**ACTIVITY**
Revise the California coffee text between "To keep the" and "growers, he adds.", inclusive, putting "earnings" in place of "revenues".

**DOCUMENT PASSAGE**
┌──
Ruskey dipped a toe into coffee in 2002, when University of California Cooperative Extension agent Mark Gaskell gave him 40 plants to try on his exotic fruit farm. Soon, Ruskey was hooked. In 2015, he established a small nursery to sell plants to other growers, and he sold his beans as far as Japan. In 2017, he established FRINJ and launched an in-house breeding program led by another co-founder, University of California, Davis professor emeritus Juan Medrano, who sequenced the coffee genome.

Northern exposure. Ruskey figures his farm, at 34 degrees north latitude, is among the world's most distant coffee farms from the equator (another FRINJ grower farms coffee north of him). Though frost is a concern, he notes that there are some advantages to farming the crop outside the tropics. Cooler winters mature the crop slowly, so California coffee hangs on the plant 10 to 12 months before harvest. That’s about twice as long as most tropical beans. Slow maturation and 14-to-15-hour summer days enhance flavor components in the beans as well as sugars in the cherry-like fruit that help drive fermentation.

California also tends to be dry during the summer harvest, minimizing swelling and cracking that can damage tropical coffee.

On the flip side, coffee harvest is labor intensive, as crews hand-select ripe berries every two to three weeks. At California wages, that's expensive, so FRINJ has to be top quality to command a premium price.

"We are committed to help our farmers get out of the commodity driven market—avocados and lemons," Ruskey says. "If you stay with a commodity crop and the prices of your water and labor are going up, you'll get squeezed. So what we're doing is having a value-added crop so you can justify paying the wages to get quality employees. That’s ultimately our goal, like the wine industry."

To keep the profit in coffee and keep growers' eyes firmly on quality, FRINJ shares a substantial amount of its sales revenues with its growers, he adds.
└──
**DATA EXTRACT**
┌──
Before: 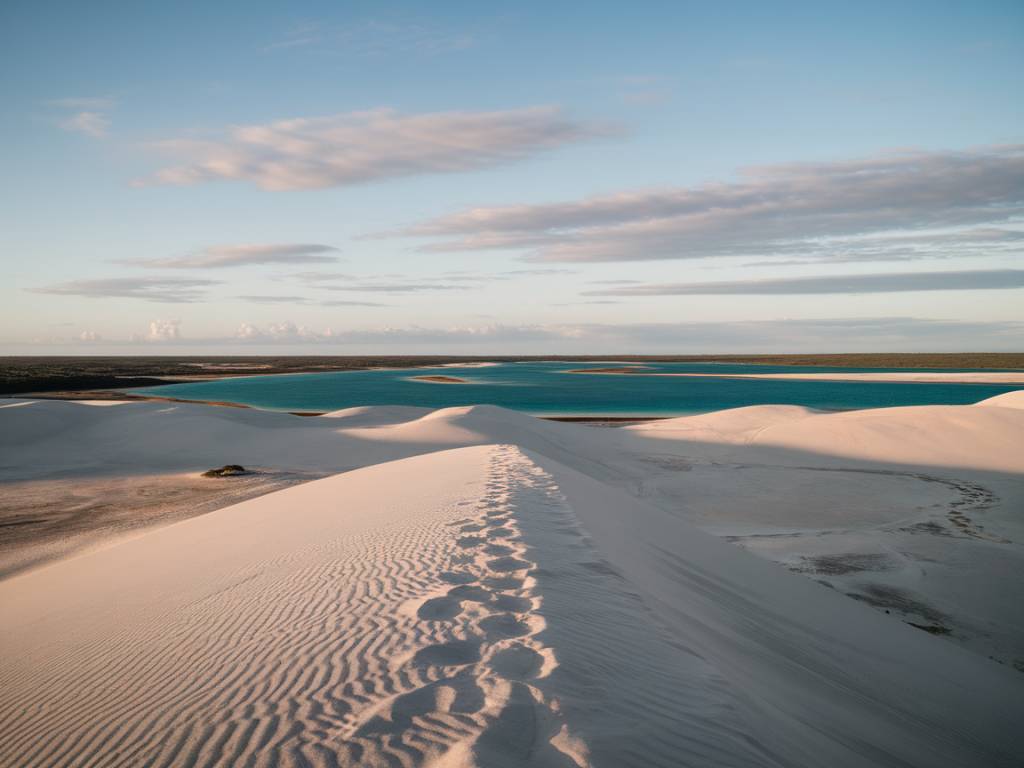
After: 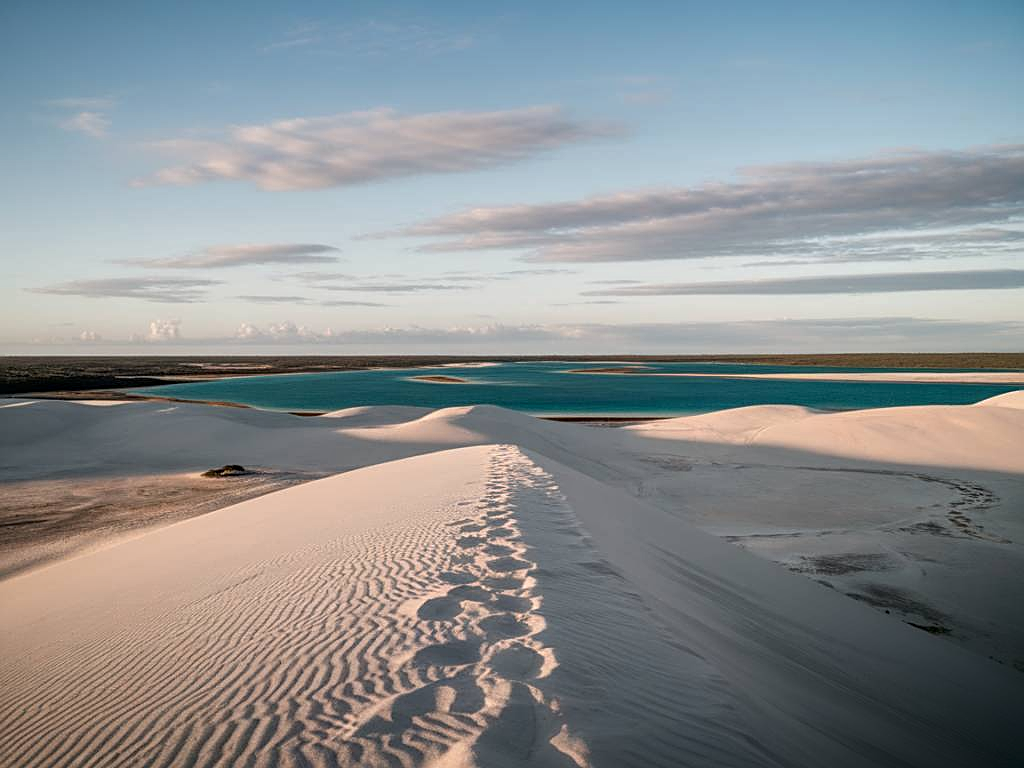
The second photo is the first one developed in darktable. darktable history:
└──
**RESPONSE FOR THIS EXERCISE**
To keep the profit in coffee and keep growers' eyes firmly on quality, FRINJ shares a substantial amount of its sales earnings with its growers, he adds.